Would you copy each line of the records that includes the word "coffee"?

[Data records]
..............................

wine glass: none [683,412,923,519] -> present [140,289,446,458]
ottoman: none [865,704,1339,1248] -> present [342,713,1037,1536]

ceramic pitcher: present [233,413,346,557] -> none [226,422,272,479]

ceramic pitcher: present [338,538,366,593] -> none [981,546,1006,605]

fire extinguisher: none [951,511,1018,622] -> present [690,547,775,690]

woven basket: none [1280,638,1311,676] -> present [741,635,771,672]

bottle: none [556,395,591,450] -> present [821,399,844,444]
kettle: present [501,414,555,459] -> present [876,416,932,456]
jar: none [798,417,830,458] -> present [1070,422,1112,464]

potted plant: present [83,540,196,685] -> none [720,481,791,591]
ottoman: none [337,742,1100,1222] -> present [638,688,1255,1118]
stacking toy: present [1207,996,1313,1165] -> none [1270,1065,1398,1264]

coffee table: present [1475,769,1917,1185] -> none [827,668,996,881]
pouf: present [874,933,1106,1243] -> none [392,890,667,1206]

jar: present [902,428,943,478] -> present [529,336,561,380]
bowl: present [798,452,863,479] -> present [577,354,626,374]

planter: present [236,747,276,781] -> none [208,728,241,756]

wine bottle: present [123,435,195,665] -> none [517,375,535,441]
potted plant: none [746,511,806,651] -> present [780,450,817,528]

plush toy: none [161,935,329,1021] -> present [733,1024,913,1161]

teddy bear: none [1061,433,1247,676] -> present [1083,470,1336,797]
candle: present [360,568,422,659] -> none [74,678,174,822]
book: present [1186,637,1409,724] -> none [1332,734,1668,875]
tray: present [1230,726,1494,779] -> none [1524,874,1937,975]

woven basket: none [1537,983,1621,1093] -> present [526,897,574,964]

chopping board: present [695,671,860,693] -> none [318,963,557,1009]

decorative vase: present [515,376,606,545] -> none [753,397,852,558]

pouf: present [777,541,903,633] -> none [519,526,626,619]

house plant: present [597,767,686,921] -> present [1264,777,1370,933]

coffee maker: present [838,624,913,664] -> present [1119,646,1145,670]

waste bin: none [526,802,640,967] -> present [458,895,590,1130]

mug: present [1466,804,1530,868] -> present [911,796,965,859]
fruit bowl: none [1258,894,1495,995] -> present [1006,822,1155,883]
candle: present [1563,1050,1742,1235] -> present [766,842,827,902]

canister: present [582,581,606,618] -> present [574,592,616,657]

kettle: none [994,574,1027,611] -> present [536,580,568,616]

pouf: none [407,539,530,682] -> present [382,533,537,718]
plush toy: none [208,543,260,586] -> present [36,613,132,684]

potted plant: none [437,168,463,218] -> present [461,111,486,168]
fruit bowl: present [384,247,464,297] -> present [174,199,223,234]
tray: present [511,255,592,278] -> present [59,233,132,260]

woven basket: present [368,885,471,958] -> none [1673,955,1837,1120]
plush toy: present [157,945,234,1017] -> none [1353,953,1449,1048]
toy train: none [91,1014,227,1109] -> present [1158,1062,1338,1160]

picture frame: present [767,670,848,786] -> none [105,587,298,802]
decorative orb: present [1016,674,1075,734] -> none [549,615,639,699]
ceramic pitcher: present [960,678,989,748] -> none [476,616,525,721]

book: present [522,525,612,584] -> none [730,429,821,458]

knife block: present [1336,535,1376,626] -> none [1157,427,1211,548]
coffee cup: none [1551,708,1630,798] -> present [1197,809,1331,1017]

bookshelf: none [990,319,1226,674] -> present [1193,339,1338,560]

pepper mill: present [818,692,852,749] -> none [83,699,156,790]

..............................

_Task output_:
coffee table: present [1475,769,1917,1185] -> none [827,668,996,881]
coffee maker: present [838,624,913,664] -> present [1119,646,1145,670]
coffee cup: none [1551,708,1630,798] -> present [1197,809,1331,1017]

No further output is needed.